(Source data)
[Start of section]

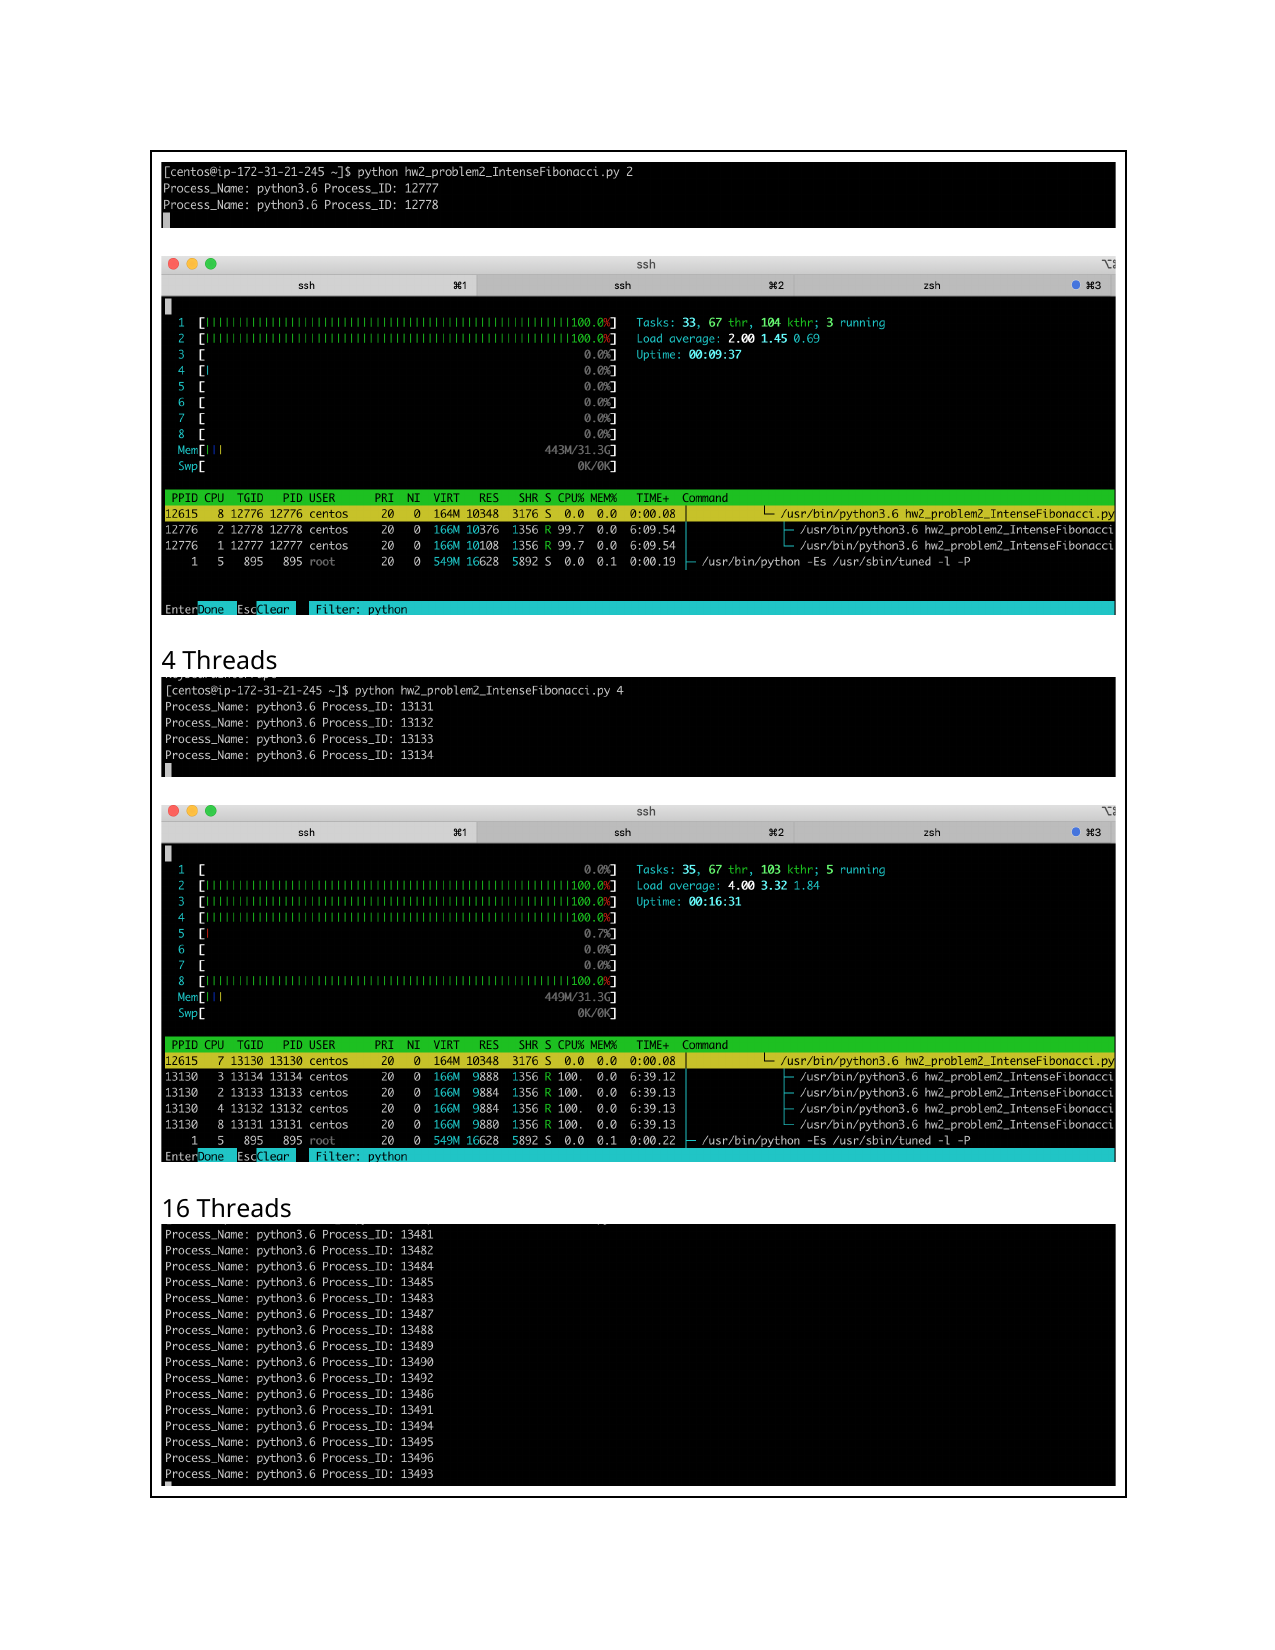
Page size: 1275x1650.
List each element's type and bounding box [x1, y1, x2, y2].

picture [161, 162, 1116, 228]
picture [161, 805, 1116, 1162]
table_header [152, 152, 1125, 1496]
picture [161, 256, 1116, 615]
picture [161, 677, 1116, 777]
picture [161, 1224, 1116, 1486]
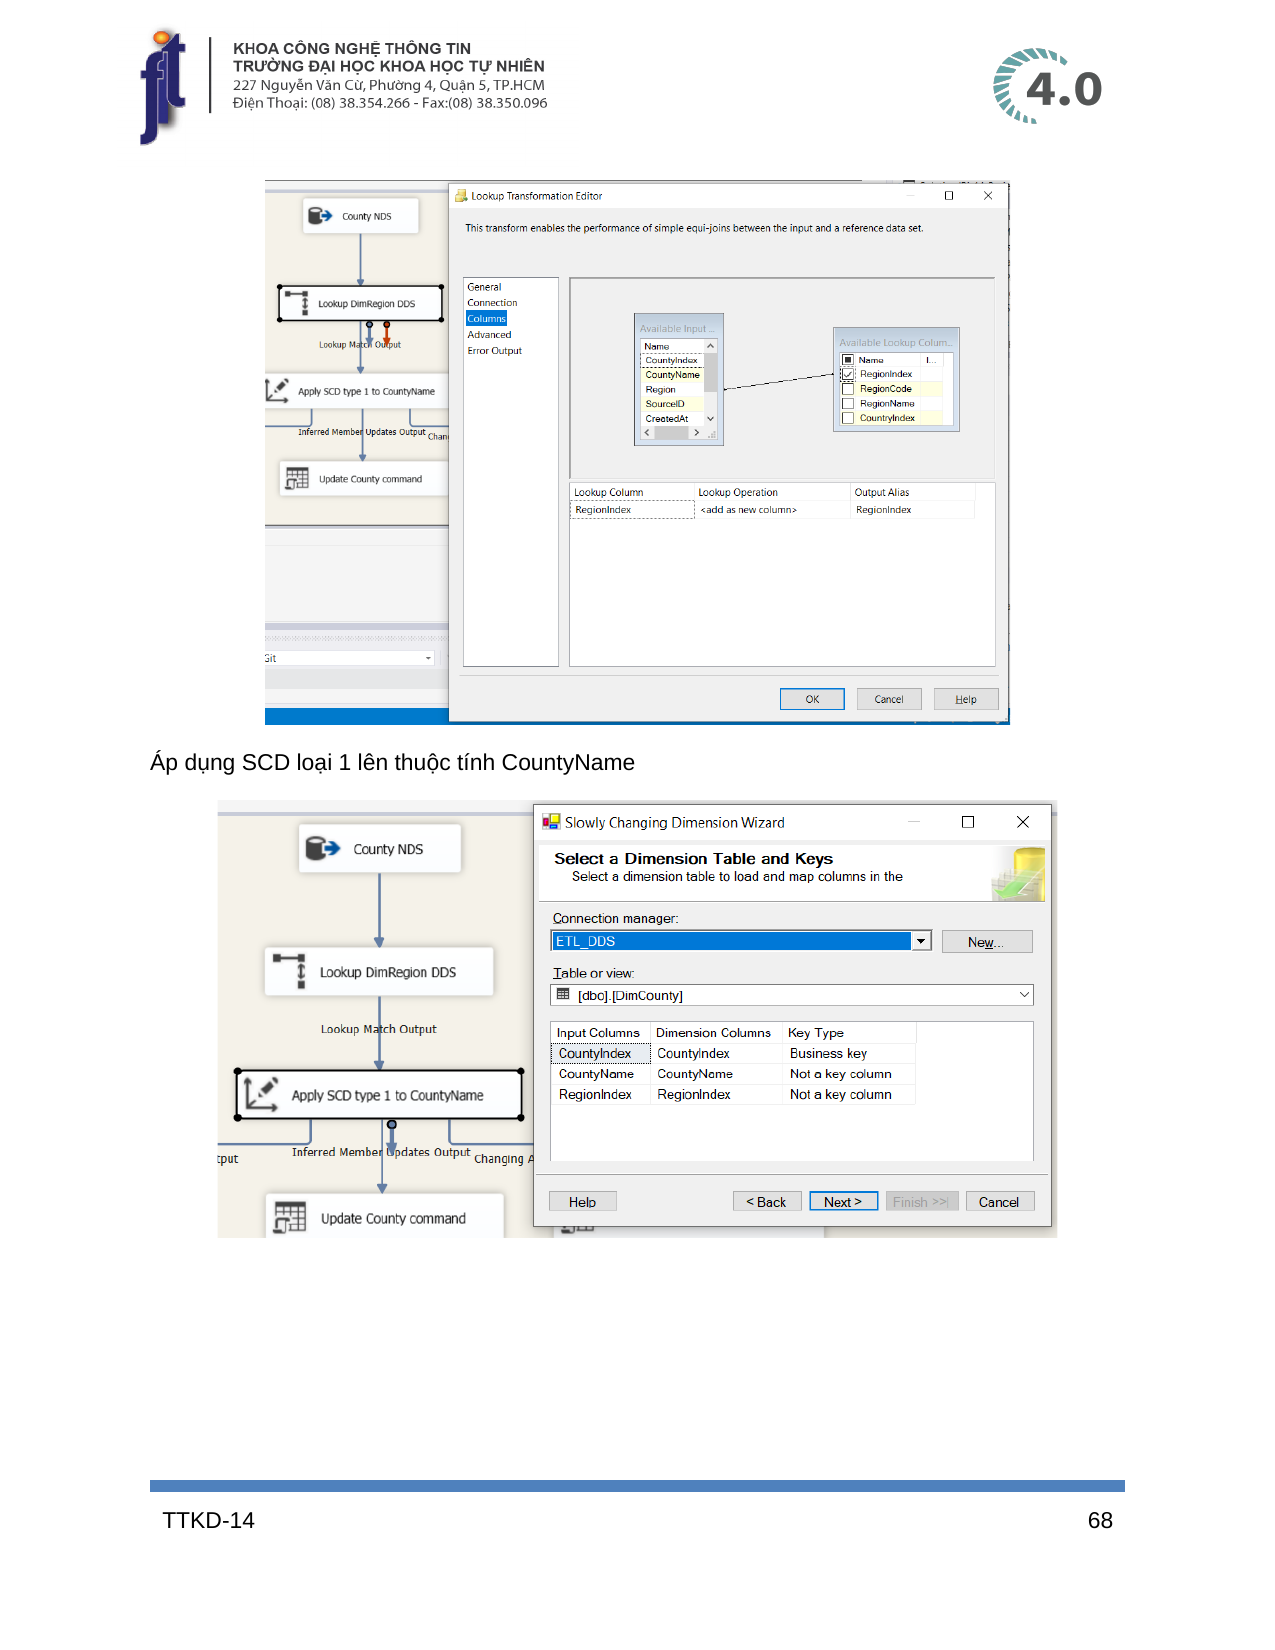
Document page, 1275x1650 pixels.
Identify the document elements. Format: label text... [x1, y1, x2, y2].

picture [117, 21, 580, 167]
text Áp dụng SCD loại 1 lên thuộc tính CountyName [150, 749, 1125, 776]
picture [217, 800, 1058, 1238]
picture [985, 41, 1108, 127]
picture [265, 180, 1011, 725]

[End of section]

Exercise description:
Output exactly the lines above, beginning at the one with "List each element's" and stopping after the one with "Document page, 1275x1650 pixels.". Pictures are to be omitted.

Response area:
List each element's type and bounding box [x1, y1, x2, y2].

picture [161, 162, 1116, 228]
picture [161, 805, 1116, 1162]
table_header [152, 152, 1125, 1496]
picture [161, 256, 1116, 615]
picture [161, 677, 1116, 777]
picture [161, 1224, 1116, 1486]
Document page, 1275x1650 pixels.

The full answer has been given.